The sale price was not disclosed.

The Hotham Street property had been tenanted for 16 years having been in her family since 1981 when it cost $128,000, The Herald Sun reported.

Ms Chiller, a former modern pentathlete, had owned this Melbourne property for almost four decades. Photo: Gary Peer
The two-bedroom townhouse had a $1.75 million-$1.925 million price guide. Photo: Gary Peer
The home was recently renovated. Photo: Gary Peer
Ms Chiller’s former residence was marketed as ideal for city living, as it’s only a tram away from the CBD. Photo: Gary Peer
The renovations ensured the townhouse is looking modern. Photo: Gary Peer

Even with four registered bidders, there were post-auction negotiations needed to secure a $2,425,000 Drummoyne sale in Sydney.

The three bedroom 9/68a-70 St Georges Crescent penthouse had been passed in at $2.3 million. The price guide had been $2.35 million.

Lynsey Kemp, of Belle Property negotiated a post-auction sale to a buyer from Hong Kong who plans to use the property as a Sydney base.

This Drummoyne penthouse was sold as “low-maintenance executive luxury”. Photo: Belle Property
It continued the recent trend of auctions being passed in. Photo: Belle Property
The home is a short walk to Birkenhead Point on Parramatta River. Photo: Belle Property
With water views, a big terrace and open-plan layout, the new owners will be set to entertain. Photo: Belle Property

The highest preliminary clearance rate was again recorded in Adelaide, where 68 per cent of the 50 reported auctions were successful, followed by Canberra, where 65.2 per cent of the 46 reported auctions cleared.

There was an unusual auction occurrence when a Watson house sold for $761,000 under no-reserve auction conditions with the proceeds going to charity.

There were 25 registered bidders for an original 1960s Canberra red-brick home, which had a staggering 45 contracts issued during the Ray White campaign.

Local Canberra man Lionel Moore, who passed away in March, willed his home to the children’s cancer charity, Camp Quality.
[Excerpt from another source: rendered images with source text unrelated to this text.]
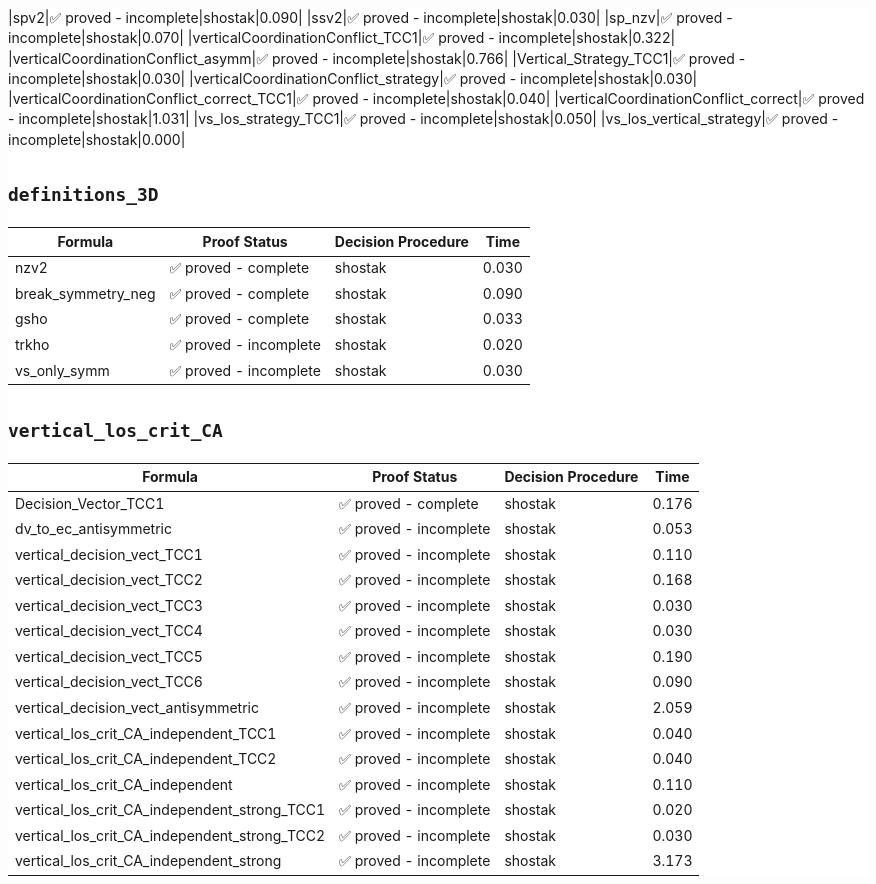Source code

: |spv2|✅ proved - incomplete|shostak|0.090|
|ssv2|✅ proved - incomplete|shostak|0.030|
|sp_nzv|✅ proved - incomplete|shostak|0.070|
|verticalCoordinationConflict_TCC1|✅ proved - incomplete|shostak|0.322|
|verticalCoordinationConflict_asymm|✅ proved - incomplete|shostak|0.766|
|Vertical_Strategy_TCC1|✅ proved - incomplete|shostak|0.030|
|verticalCoordinationConflict_strategy|✅ proved - incomplete|shostak|0.030|
|verticalCoordinationConflict_correct_TCC1|✅ proved - incomplete|shostak|0.040|
|verticalCoordinationConflict_correct|✅ proved - incomplete|shostak|1.031|
|vs_los_strategy_TCC1|✅ proved - incomplete|shostak|0.050|
|vs_los_vertical_strategy|✅ proved - incomplete|shostak|0.000|

## `definitions_3D`

| Formula | Proof Status | Decision Procedure | Time |
| ---     | ---          | ---                | ---  |
|nzv2|✅ proved - complete|shostak|0.030|
|break_symmetry_neg|✅ proved - complete|shostak|0.090|
|gsho|✅ proved - complete|shostak|0.033|
|trkho|✅ proved - incomplete|shostak|0.020|
|vs_only_symm|✅ proved - incomplete|shostak|0.030|

## `vertical_los_crit_CA`

| Formula | Proof Status | Decision Procedure | Time |
| ---     | ---          | ---                | ---  |
|Decision_Vector_TCC1|✅ proved - complete|shostak|0.176|
|dv_to_ec_antisymmetric|✅ proved - incomplete|shostak|0.053|
|vertical_decision_vect_TCC1|✅ proved - incomplete|shostak|0.110|
|vertical_decision_vect_TCC2|✅ proved - incomplete|shostak|0.168|
|vertical_decision_vect_TCC3|✅ proved - incomplete|shostak|0.030|
|vertical_decision_vect_TCC4|✅ proved - incomplete|shostak|0.030|
|vertical_decision_vect_TCC5|✅ proved - incomplete|shostak|0.190|
|vertical_decision_vect_TCC6|✅ proved - incomplete|shostak|0.090|
|vertical_decision_vect_antisymmetric|✅ proved - incomplete|shostak|2.059|
|vertical_los_crit_CA_independent_TCC1|✅ proved - incomplete|shostak|0.040|
|vertical_los_crit_CA_independent_TCC2|✅ proved - incomplete|shostak|0.040|
|vertical_los_crit_CA_independent|✅ proved - incomplete|shostak|0.110|
|vertical_los_crit_CA_independent_strong_TCC1|✅ proved - incomplete|shostak|0.020|
|vertical_los_crit_CA_independent_strong_TCC2|✅ proved - incomplete|shostak|0.030|
|vertical_los_crit_CA_independent_strong|✅ proved - incomplete|shostak|3.173|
The 664-square-metre property at 5 Harding Street, Watson had been owned by Mr Moore for more than five decades.

The preliminary national clearance rate sat at 58.7 per cent this week, after last week saw the final clearance rate revise down to just 52.4 per cent.

Auction volumes were lower over the week with 1842 homes taken to auction across the capital cities, down from 2002 last week as the winter hibernation sets in.

Melbourne was host to 946 auctions over the week, returning a preliminary clearance rate of 62.3 per cent. Over the same week last year, there were 1047 auctions held in Melbourne, returning a clearance rate of 70.7 per cent.

There were 635 auctions held in Sydney, returning a preliminary auction clearance rate of 55.3 per cent.

“This time last year, 68.2 per cent of the 939 auctions held were successful,” CoreLogic auction analyst Kevin Brogan noted.

The nation’s top seller was a pre-auction sale at Turramurra in Sydney’s upper North Shore.

The double-brick residence designed and built by Chateau Architects and Builders for its 1220-square-metre block at 29 Trentino Road sold for $4.3 million through Di Jones Real Estate.